### AVAILABLE RECORDS
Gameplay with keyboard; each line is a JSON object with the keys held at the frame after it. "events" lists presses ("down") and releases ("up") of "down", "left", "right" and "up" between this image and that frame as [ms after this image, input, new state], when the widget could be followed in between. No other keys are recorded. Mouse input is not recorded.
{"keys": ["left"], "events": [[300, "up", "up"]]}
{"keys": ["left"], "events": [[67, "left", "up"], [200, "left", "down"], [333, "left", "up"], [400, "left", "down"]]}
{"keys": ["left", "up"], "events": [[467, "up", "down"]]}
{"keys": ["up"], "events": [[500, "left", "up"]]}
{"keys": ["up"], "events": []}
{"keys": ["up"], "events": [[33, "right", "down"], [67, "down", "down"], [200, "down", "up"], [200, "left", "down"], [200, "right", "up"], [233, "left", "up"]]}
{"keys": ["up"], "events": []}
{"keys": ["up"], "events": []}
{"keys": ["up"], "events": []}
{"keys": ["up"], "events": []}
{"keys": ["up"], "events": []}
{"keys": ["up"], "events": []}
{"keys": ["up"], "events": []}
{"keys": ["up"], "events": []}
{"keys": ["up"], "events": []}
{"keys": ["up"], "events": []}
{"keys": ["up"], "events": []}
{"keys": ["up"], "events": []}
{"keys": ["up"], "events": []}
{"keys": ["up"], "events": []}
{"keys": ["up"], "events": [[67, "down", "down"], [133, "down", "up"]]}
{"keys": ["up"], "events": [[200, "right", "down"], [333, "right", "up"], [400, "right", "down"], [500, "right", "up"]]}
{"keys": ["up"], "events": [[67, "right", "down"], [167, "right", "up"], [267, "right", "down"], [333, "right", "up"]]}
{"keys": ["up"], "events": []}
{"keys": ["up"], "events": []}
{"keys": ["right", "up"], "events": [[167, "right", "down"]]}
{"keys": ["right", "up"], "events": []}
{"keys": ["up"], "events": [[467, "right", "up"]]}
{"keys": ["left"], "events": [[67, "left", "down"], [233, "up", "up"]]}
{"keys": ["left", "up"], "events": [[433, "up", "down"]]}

### PROBLEM DESCRIPTION
Looking at the data above, how many lines hold the word "right"? Respond with the number alone.

### ANSWER FOR THIS EXERCISE
7